The truth about God is God’s love for the world. The truth about the world is God’s love for it. The truth about us, the truth about what is real and what is not, the truth about what will cease and what will abide – the truth is what we see in the life of Jesus, whom John of Patmos calls the faithful witness.
“For this I was born, and for this I came into the world, to testify to the truth.” It is a powerful thing to know what it is you were born for, isn’t it? I can’t think of anything more gripping than knowing, really knowing what it is I was brought into the world for. To be able to say, ‘For this I was born.’
Jesus, the strange king who rules all creation, shows us that the power at the heart of things is not domination but solidarity. His grace and call remind us that we too have the power to testify to the truth, and that for this we were born. He has made us to be a kingdom of faithful witnesses in the world God loves.
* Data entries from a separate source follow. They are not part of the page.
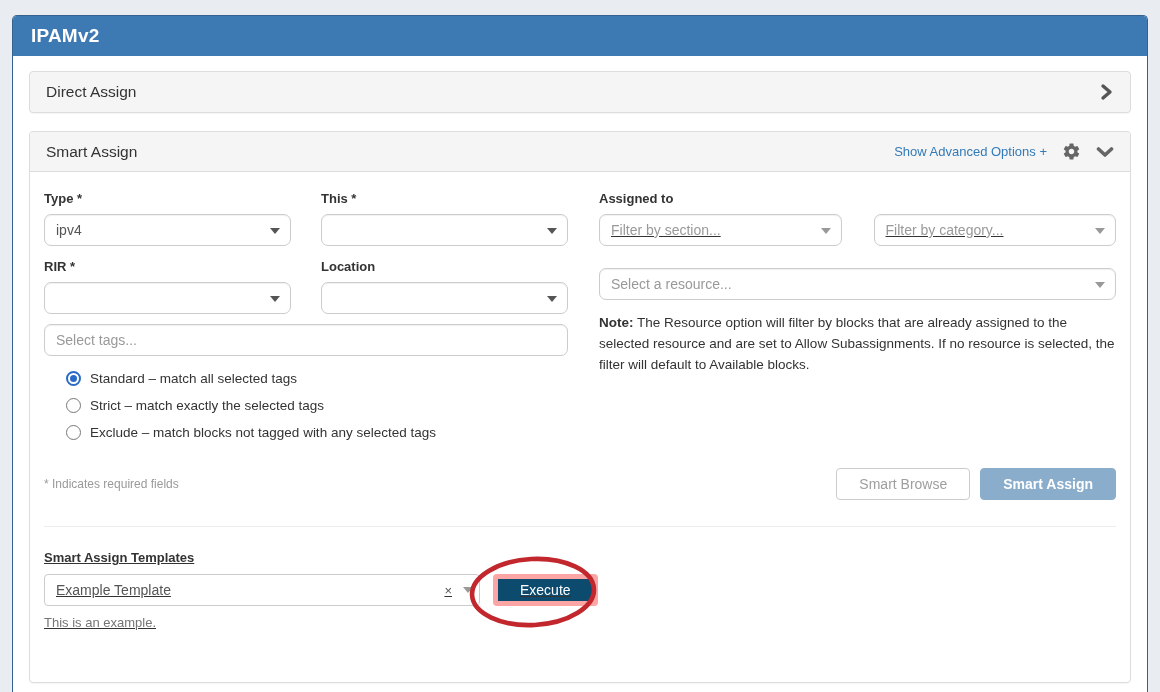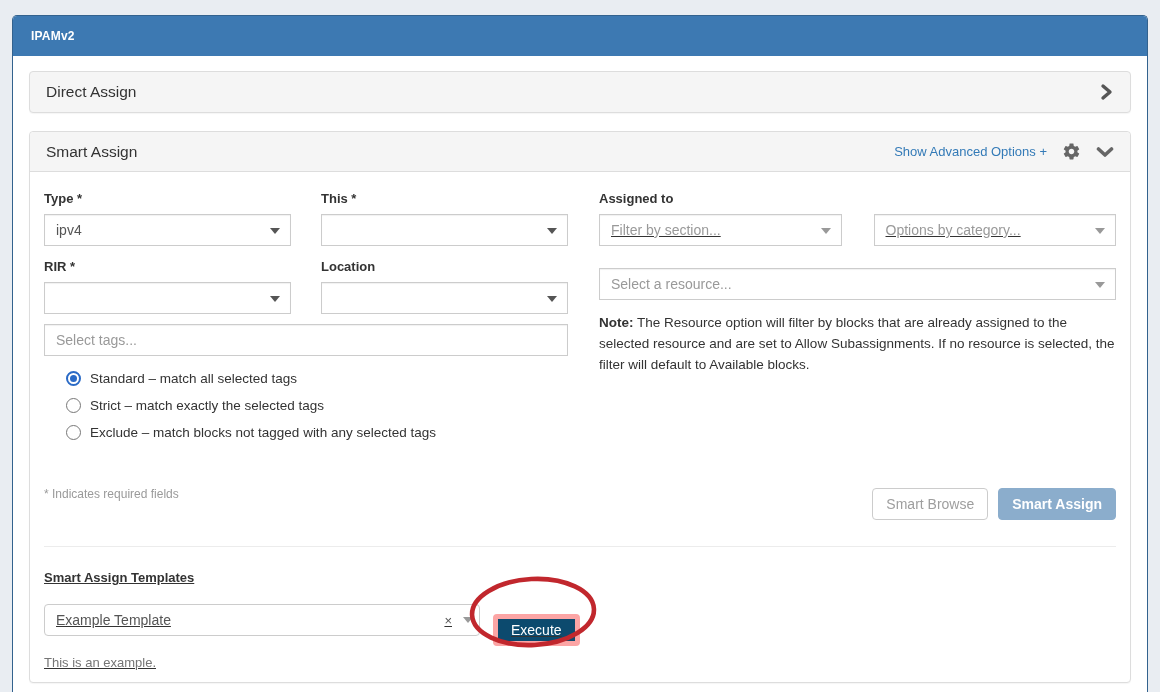--- a/index.html
+++ b/index.html
@@ -13,21 +13,21 @@
   }
   .window {
     position:absolute; left:12px; top:15px; width:1136px; height:677px;
     background:#fff;
     border:1px solid #33628e; border-bottom:none;
     border-radius:5px 5px 0 0;
   }
   .app-header {
     height:40px; background:#3d79b2; border-radius:4px 4px 0 0;
     display:flex; align-items:center; padding:0 18px;
-    color:#fff; font-size:12px; font-weight:bold; letter-spacing:.2px;
+    color:#fff; font-size:19px; font-weight:bold; letter-spacing:.2px;
   }
   .app-body { padding:15px 16px 0; }
 
   .panel { border:1px solid #ddd; border-radius:4px; background:#fff; box-shadow:0 1px 1px rgba(0,0,0,.04); }
 
   
   .direct-panel {
     height:42px; background:#f5f5f5;
     display:flex; align-items:center; justify-content:space-between;
     padding:0 16px; cursor:pointer;
@@ -50,21 +50,21 @@
 
   .form-grid { display:flex; }
   .col-left { width:524px; flex:none; }
   .col-right { flex:1; margin-left:31px; min-width:0; }
 
   .field-row { display:flex; gap:30px; }
   .field { flex:1; min-width:0; }
   .f-label { display:block; font-size:13px; font-weight:bold; color:#333; margin:3px 0 8px; }
 
   .select, .text-input {
-    height:32px; border:1px solid #ccc; border-radius:0; background:#fff;
+    height:32px; border:1px solid #ccc; border-radius:7px; background:#fff;
     display:flex; align-items:center; padding:0 24px 0 11px;
     font-size:14px; color:#555; position:relative; cursor:pointer;
     box-shadow:inset 0 1px 1px rgba(0,0,0,.06);
     white-space:nowrap; overflow:hidden;
   }
   .text-input { padding-right:11px; cursor:text; }
   .caret {
     position:absolute; right:10px; top:50%; margin-top:-2px;
     width:0; height:0;
     border-left:5px solid transparent; border-right:5px solid transparent;
@@ -85,24 +85,23 @@
     margin:-3.5px 0 0 -3.5px; border-radius:50%; background:#2a6ac6;
   }
 
   .note { font-size:13.5px; line-height:1.55; color:#333; margin-top:13px; }
   .note b { font-weight:bold; }
 
   .footer-row { display:flex; justify-content:space-between; align-items:center; margin-top:16px; }
   .required-note { font-size:12px; color:#9a9a9a; }
   .btn-group { display:flex; gap:10px; }
   .btn {
-    height:32px; border-radius:4px; font-size:14px; padding:0 13px;
+    height:32px; border-radius:4px; font-size:14px; padding:0 22px;
     display:inline-flex; align-items:center; cursor:pointer;
     font-family:"Liberation Sans", sans-serif;
-    margin-top:20px;
   }
   .btn-default { background:#fff; border:1px solid #ccc; color:#9e9e9e; }
   .btn-muted   { background:#8badcc; border:1px solid #8badcc; color:#fff; font-weight:bold; }
   .btn-primary { background:#0c4a6e; border:5px solid #fca5a5; color:#fff;text-align:right; }
 
   .divider { border:none; border-top:1px solid #ececec; margin:26px 0 0; }
 
   .tpl-section { margin-top:23px;text-decoration:underline; }
   .tpl-label { font-size:13px; font-weight:bold; color:#333; margin-bottom:9px; }
   .tpl-row { display:flex; align-items:center; position:relative; }
@@ -222,21 +221,21 @@
           </div>
 
           <div class="col-right">
             <label class="f-label">Assigned to</label>
             <div class="field-row" style="gap:32px;text-decoration:underline;">
               <div class="select field">
                 <span class="placeholder">Filter by section...</span>
                 <span class="caret" style="border-top-color:#999;"></span>
               </div>
               <div class="select field">
-                <span class="placeholder">Options by category...</span>
+                <span class="placeholder">Filter by category...</span>
                 <span class="caret" style="border-top-color:#999;"></span>
               </div>
             </div>
             <div class="select" style="margin-top:22px;">
               <span class="placeholder">Select a resource...</span>
               <span class="caret" style="border-top-color:#999;"></span>
             </div>
             <p class="note"><b>Note:</b><span> The Resource option will filter by blocks that are already assigned to the selected resource and are set to Allow Subassignments. If no resource is selected, the filter will default to Available blocks.</span></p>
           </div>
         </div>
He has made us to be a kingdom that is unique, unlike any earthly kingdom that is bound by geography, ethnicity, or culture. He calls us from our many tribes and nations to his boundless kingdom where all belong, because all are loved.
For this I was born, for this I lay down my life. Christ the King.
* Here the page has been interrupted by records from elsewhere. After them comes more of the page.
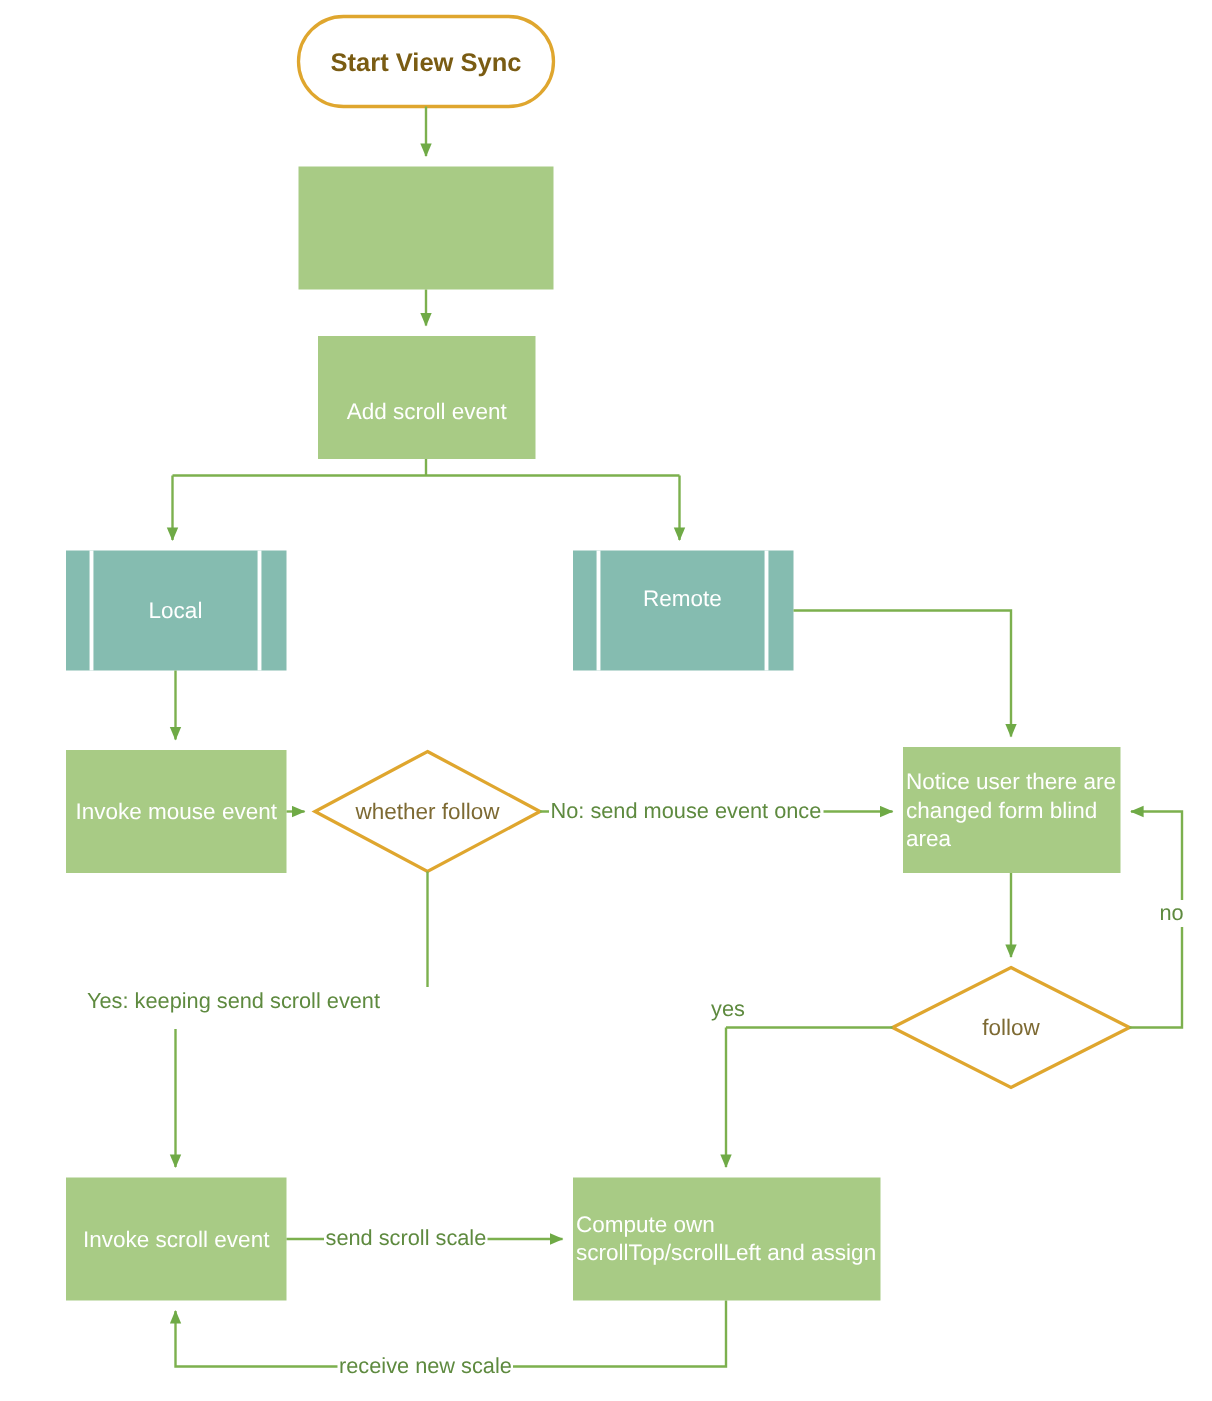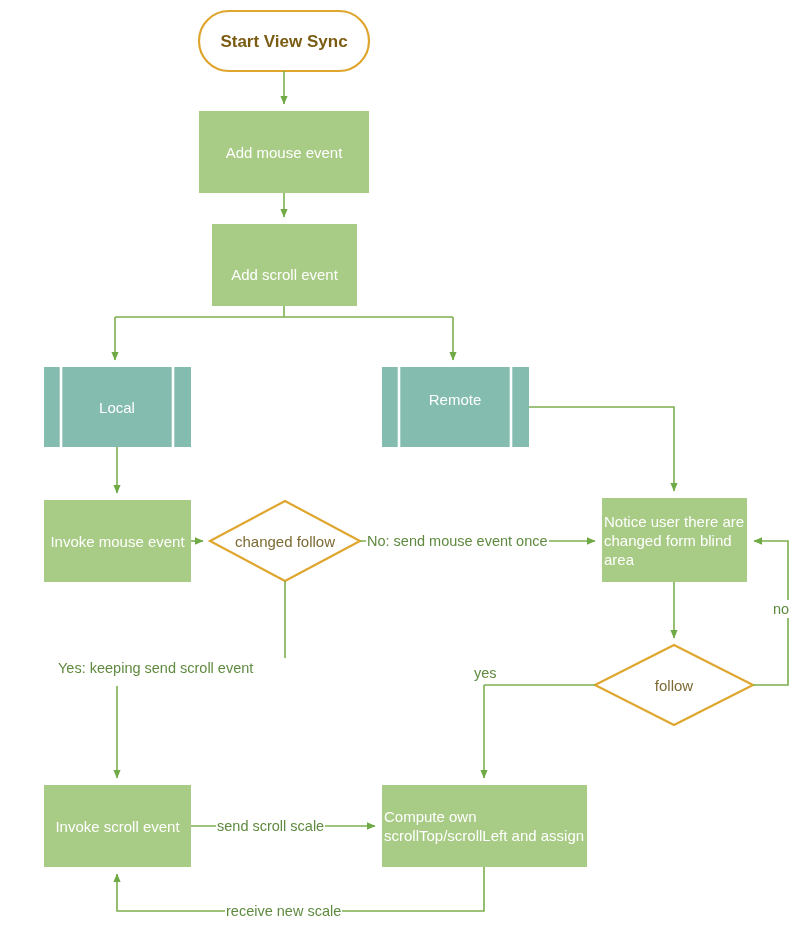--- a/index.html
+++ b/index.html
@@ -153,31 +153,30 @@
       <path d="M484,685 L484,778" marker-end="url(#arrowGreen)"></path>
 
       <path d="M191,826 L375,826" marker-end="url(#arrowGreen)"></path>
 
       <path d="M484,867 L484,911 L117,911 L117,874" marker-end="url(#arrowGreen)"></path>
     </g>
   </svg>
 
   <div class="node-label start-label" style="left:199px;top:11px;width:170px;height:60px;">Start View Sync</div>
 
-  <div class="node-label proc-label" style="left:199px;top:111px;width:170px;height:82px;">Add mouse event</div>
 
   <div class="node-label proc-label" style="left:212px;top:224px;width:145px;height:100px;">Add scroll event</div>
 
   <div class="node-label pred-label" style="left:61px;top:367px;width:112px;height:80px;">Local</div>
 
   <div class="node-label pred-label" style="left:399px;top:367px;width:112px;height:64px;">Remote</div>
 
   <div class="node-label proc-label" style="left:46px;top:500px;width:143px;height:82px;">Invoke mouse event</div>
 
-  <div class="node-label dec-label" style="left:230px;top:501px;width:110px;height:80px;">changed follow</div>
+  <div class="node-label dec-label" style="left:230px;top:501px;width:110px;height:80px;">whether follow</div>
 
   <div class="node-label proc-label" style="left:604px;top:498px;width:141px;height:84px;">Notice user there are changed form blind area</div>
 
   <div class="node-label dec-label" style="left:624px;top:645px;width:100px;height:80px;">follow</div>
 
   <div class="node-label proc-label" style="left:46px;top:785px;width:143px;height:82px;">Invoke scroll event</div>
 
   <div class="node-label proc-label" style="left:384px;top:785px;width:201px;height:82px;">Compute own scrollTop/scrollLeft and assign</div>
 
   <div class="edge-label" style="left:366px;top:532px;">No: send mouse event once</div>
I’ll let others worry whether people might perceive the reign of Christ to be similar to the queen of England’s rule: lovely, somewhat quaint, but largely inconsequential. I’ll let others worry about the linguistics of kingdom language in a postmodern context, because once people get close enough to notice they will see that there is nothing quaint about God’s solidarity with sinners, and that our solidarity with the world’s inconvenient people is anything but inconsequential.
Today is the last Sunday of the Christian year, and we are invited to glimpse into the throne room where all idols have been toppled and Christ alone is exalted and worshiped. We come together and sing of the one who is bringing to an end the ancient battle for the throne at the top of the world. We sing of the one who has made of us one people, not by force or coercion or whatever other means earthly rulers have at their disposal, but by opening our eyes to the truth about ourselves and about God. We sing of the one who is like the light of the morning, like the sun rising on a cloudless morning, gleaming from the rain on the grassy land.